*** Input

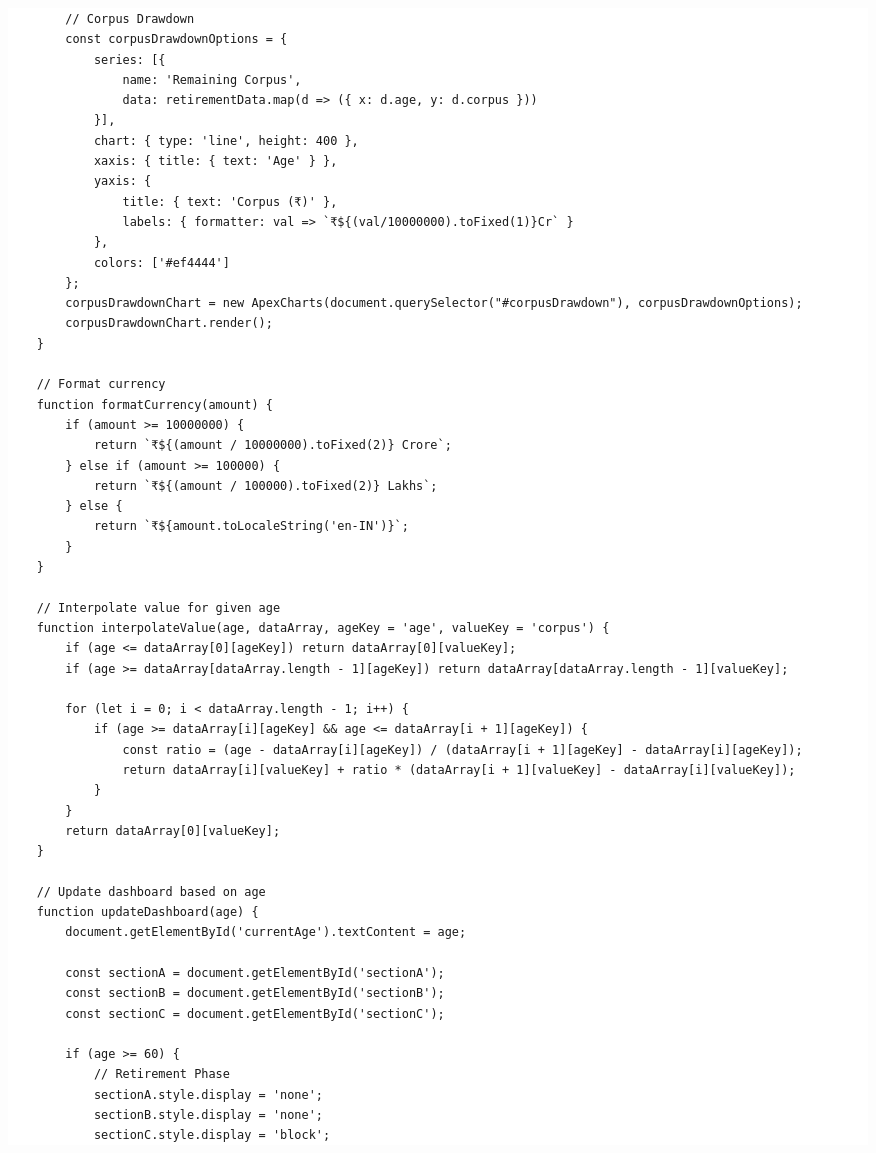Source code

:             // Corpus Drawdown
            const corpusDrawdownOptions = {
                series: [{
                    name: 'Remaining Corpus',
                    data: retirementData.map(d => ({ x: d.age, y: d.corpus }))
                }],
                chart: { type: 'line', height: 400 },
                xaxis: { title: { text: 'Age' } },
                yaxis: { 
                    title: { text: 'Corpus (₹)' },
                    labels: { formatter: val => `₹${(val/10000000).toFixed(1)}Cr` }
                },
                colors: ['#ef4444']
            };
            corpusDrawdownChart = new ApexCharts(document.querySelector("#corpusDrawdown"), corpusDrawdownOptions);
            corpusDrawdownChart.render();
        }

        // Format currency
        function formatCurrency(amount) {
            if (amount >= 10000000) {
                return `₹${(amount / 10000000).toFixed(2)} Crore`;
            } else if (amount >= 100000) {
                return `₹${(amount / 100000).toFixed(2)} Lakhs`;
            } else {
                return `₹${amount.toLocaleString('en-IN')}`;
            }
        }

        // Interpolate value for given age
        function interpolateValue(age, dataArray, ageKey = 'age', valueKey = 'corpus') {
            if (age <= dataArray[0][ageKey]) return dataArray[0][valueKey];
            if (age >= dataArray[dataArray.length - 1][ageKey]) return dataArray[dataArray.length - 1][valueKey];
            
            for (let i = 0; i < dataArray.length - 1; i++) {
                if (age >= dataArray[i][ageKey] && age <= dataArray[i + 1][ageKey]) {
                    const ratio = (age - dataArray[i][ageKey]) / (dataArray[i + 1][ageKey] - dataArray[i][ageKey]);
                    return dataArray[i][valueKey] + ratio * (dataArray[i + 1][valueKey] - dataArray[i][valueKey]);
                }
            }
            return dataArray[0][valueKey];
        }

        // Update dashboard based on age
        function updateDashboard(age) {
            document.getElementById('currentAge').textContent = age;
            
            const sectionA = document.getElementById('sectionA');
            const sectionB = document.getElementById('sectionB');
            const sectionC = document.getElementById('sectionC');

            if (age >= 60) {
                // Retirement Phase
                sectionA.style.display = 'none';
                sectionB.style.display = 'none';
                sectionC.style.display = 'block';
                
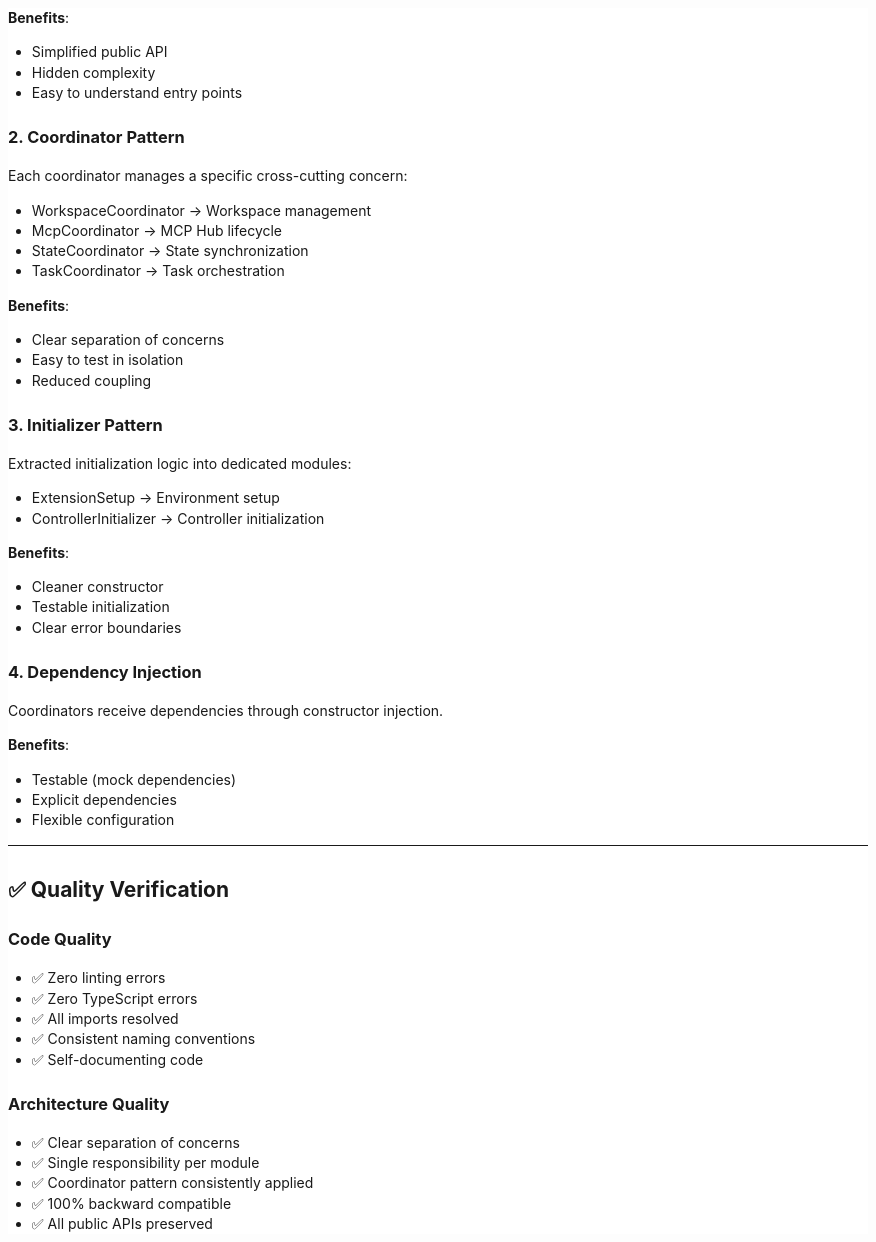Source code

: **Benefits**:
- Simplified public API
- Hidden complexity
- Easy to understand entry points

### 2. Coordinator Pattern
Each coordinator manages a specific cross-cutting concern:
- WorkspaceCoordinator → Workspace management
- McpCoordinator → MCP Hub lifecycle
- StateCoordinator → State synchronization
- TaskCoordinator → Task orchestration

**Benefits**:
- Clear separation of concerns
- Easy to test in isolation
- Reduced coupling

### 3. Initializer Pattern
Extracted initialization logic into dedicated modules:
- ExtensionSetup → Environment setup
- ControllerInitializer → Controller initialization

**Benefits**:
- Cleaner constructor
- Testable initialization
- Clear error boundaries

### 4. Dependency Injection
Coordinators receive dependencies through constructor injection.

**Benefits**:
- Testable (mock dependencies)
- Explicit dependencies
- Flexible configuration

---

## ✅ Quality Verification

### Code Quality
- ✅ Zero linting errors
- ✅ Zero TypeScript errors
- ✅ All imports resolved
- ✅ Consistent naming conventions
- ✅ Self-documenting code

### Architecture Quality
- ✅ Clear separation of concerns
- ✅ Single responsibility per module
- ✅ Coordinator pattern consistently applied
- ✅ 100% backward compatible
- ✅ All public APIs preserved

******

> **What to work on**: Write out the lines again, starting at the one with "for (let i = 0;" and ending at the one with "- Reduced coupling", with "Benefits" changed to "Advantages" and everything else left as it is. Leave the pictures out.

> **Your solution**:
            for (let i = 0; i < dataArray.length - 1; i++) {
                if (age >= dataArray[i][ageKey] && age <= dataArray[i + 1][ageKey]) {
                    const ratio = (age - dataArray[i][ageKey]) / (dataArray[i + 1][ageKey] - dataArray[i][ageKey]);
                    return dataArray[i][valueKey] + ratio * (dataArray[i + 1][valueKey] - dataArray[i][valueKey]);
                }
            }
            return dataArray[0][valueKey];
        }

        // Update dashboard based on age
        function updateDashboard(age) {
            document.getElementById('currentAge').textContent = age;
            
            const sectionA = document.getElementById('sectionA');
            const sectionB = document.getElementById('sectionB');
            const sectionC = document.getElementById('sectionC');

            if (age >= 60) {
                // Retirement Phase
                sectionA.style.display = 'none';
                sectionB.style.display = 'none';
                sectionC.style.display = 'block';
                
Source code

: **Advantages**:
- Simplified public API
- Hidden complexity
- Easy to understand entry points

### 2. Coordinator Pattern
Each coordinator manages a specific cross-cutting concern:
- WorkspaceCoordinator → Workspace management
- McpCoordinator → MCP Hub lifecycle
- StateCoordinator → State synchronization
- TaskCoordinator → Task orchestration

**Advantages**:
- Clear separation of concerns
- Easy to test in isolation
- Reduced coupling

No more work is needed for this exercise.